*** Opening PROVIDED RECORDS ***
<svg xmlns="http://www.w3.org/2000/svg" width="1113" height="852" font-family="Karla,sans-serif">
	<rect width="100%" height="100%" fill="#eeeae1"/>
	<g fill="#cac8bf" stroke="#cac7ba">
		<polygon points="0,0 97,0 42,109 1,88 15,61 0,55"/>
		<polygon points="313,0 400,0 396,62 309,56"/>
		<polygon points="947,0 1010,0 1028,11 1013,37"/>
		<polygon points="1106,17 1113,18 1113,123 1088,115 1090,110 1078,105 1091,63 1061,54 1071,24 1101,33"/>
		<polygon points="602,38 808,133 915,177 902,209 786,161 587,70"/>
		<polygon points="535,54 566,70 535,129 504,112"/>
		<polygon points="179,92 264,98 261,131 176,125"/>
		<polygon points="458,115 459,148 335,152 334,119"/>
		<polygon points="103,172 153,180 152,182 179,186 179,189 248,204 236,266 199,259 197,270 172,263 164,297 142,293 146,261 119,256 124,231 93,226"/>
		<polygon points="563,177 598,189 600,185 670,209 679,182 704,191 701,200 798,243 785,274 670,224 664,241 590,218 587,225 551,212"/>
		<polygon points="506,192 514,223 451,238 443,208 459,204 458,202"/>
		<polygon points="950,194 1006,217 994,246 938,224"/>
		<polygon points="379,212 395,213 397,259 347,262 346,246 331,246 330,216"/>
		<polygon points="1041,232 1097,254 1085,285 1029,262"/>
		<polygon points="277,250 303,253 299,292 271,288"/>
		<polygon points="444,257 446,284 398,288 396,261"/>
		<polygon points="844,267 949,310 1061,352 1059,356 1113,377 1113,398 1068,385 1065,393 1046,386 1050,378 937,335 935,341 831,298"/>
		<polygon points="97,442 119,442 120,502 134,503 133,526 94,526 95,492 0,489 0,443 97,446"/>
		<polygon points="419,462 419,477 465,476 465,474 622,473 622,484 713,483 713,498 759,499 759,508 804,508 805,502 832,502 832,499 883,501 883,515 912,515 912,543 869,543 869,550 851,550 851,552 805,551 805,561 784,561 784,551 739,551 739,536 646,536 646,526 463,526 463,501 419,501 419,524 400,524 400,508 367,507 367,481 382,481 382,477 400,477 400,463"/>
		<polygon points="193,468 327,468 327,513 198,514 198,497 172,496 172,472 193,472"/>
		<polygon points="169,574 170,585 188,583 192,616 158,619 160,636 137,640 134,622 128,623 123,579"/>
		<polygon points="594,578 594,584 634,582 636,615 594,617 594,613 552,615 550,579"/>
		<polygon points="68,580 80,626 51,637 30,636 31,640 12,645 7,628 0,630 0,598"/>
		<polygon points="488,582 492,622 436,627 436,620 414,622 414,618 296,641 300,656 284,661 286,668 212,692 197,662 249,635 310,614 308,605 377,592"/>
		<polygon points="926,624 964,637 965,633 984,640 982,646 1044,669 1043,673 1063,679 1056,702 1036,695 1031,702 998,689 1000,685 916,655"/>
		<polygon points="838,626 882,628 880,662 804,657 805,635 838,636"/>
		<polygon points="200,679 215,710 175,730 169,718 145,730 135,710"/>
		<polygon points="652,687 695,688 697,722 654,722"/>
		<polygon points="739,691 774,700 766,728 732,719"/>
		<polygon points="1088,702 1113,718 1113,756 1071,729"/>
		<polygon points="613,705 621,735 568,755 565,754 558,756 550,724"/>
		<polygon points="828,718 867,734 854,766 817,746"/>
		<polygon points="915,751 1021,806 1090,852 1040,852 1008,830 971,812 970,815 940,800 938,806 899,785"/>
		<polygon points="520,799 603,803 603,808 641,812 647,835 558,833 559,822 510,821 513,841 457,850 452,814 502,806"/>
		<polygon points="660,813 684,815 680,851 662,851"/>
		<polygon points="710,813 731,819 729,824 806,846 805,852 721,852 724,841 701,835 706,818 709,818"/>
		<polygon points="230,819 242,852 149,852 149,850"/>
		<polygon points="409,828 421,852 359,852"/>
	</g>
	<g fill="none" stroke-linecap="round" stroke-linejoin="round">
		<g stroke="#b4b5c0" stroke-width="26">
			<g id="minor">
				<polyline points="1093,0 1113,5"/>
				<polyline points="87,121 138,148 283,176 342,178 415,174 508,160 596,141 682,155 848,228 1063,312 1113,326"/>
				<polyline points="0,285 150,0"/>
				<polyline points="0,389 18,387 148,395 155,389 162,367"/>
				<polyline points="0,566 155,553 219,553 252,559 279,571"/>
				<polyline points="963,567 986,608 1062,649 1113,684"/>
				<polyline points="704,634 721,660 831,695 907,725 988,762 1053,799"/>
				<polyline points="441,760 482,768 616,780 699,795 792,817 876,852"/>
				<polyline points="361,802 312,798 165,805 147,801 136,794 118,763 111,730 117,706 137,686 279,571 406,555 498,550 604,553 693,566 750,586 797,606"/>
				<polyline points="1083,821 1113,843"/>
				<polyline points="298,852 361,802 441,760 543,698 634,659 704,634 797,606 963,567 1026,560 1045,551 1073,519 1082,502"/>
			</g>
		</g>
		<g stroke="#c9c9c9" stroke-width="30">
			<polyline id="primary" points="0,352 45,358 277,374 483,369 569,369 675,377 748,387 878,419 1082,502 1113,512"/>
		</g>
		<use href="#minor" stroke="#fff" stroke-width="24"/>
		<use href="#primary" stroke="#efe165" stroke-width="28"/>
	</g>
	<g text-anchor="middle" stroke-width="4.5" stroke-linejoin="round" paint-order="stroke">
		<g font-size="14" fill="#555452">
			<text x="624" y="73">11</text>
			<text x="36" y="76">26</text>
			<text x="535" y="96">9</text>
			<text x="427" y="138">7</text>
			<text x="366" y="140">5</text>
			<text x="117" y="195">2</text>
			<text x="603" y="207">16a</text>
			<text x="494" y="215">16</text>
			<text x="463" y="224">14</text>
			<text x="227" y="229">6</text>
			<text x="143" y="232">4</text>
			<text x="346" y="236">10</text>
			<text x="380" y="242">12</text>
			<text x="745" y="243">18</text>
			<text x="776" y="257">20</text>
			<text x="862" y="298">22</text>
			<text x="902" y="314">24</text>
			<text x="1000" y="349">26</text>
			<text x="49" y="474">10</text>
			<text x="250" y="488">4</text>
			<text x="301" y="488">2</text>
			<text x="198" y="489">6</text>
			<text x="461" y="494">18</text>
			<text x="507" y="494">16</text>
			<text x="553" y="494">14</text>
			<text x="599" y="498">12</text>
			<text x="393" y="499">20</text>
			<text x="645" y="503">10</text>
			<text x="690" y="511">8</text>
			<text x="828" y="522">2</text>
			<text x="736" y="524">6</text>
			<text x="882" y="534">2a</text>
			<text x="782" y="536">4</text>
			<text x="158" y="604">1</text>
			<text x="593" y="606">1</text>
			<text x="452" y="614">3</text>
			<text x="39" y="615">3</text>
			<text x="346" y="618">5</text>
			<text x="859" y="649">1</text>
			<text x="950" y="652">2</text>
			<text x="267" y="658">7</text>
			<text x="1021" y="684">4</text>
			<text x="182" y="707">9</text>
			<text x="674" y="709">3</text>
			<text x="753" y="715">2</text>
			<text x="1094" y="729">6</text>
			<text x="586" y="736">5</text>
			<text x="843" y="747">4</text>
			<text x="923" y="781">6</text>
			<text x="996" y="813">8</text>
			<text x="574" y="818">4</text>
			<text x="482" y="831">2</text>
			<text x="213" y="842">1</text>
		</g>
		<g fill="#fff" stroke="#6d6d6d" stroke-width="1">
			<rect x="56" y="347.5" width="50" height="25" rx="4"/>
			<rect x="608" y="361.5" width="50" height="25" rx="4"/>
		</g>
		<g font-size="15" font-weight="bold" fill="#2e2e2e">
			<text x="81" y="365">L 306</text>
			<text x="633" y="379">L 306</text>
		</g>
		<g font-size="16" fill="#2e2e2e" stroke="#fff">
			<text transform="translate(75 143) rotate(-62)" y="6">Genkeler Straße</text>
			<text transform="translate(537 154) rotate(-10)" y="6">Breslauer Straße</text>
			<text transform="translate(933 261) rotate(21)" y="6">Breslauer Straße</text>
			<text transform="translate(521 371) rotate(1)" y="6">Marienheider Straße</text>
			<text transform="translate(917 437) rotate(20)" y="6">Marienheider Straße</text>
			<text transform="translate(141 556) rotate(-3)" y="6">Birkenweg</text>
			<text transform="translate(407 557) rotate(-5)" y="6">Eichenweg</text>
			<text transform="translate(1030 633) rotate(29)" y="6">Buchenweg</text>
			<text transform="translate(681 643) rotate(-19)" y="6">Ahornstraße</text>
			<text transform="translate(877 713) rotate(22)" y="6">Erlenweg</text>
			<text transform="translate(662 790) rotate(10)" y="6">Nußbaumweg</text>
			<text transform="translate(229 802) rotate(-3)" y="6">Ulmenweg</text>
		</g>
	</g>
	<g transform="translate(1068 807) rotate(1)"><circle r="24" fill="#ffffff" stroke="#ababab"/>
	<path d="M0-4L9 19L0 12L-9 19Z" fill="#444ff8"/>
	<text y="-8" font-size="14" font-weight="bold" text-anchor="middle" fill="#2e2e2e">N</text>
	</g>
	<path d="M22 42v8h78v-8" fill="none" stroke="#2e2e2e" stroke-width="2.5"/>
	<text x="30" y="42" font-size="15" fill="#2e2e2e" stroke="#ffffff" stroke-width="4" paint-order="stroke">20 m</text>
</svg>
*** Closing PROVIDED RECORDS ***
• ACTIVITY: Count every line of the records that holds the string "anchor". Write only the total.

• FINISHED TASK: 2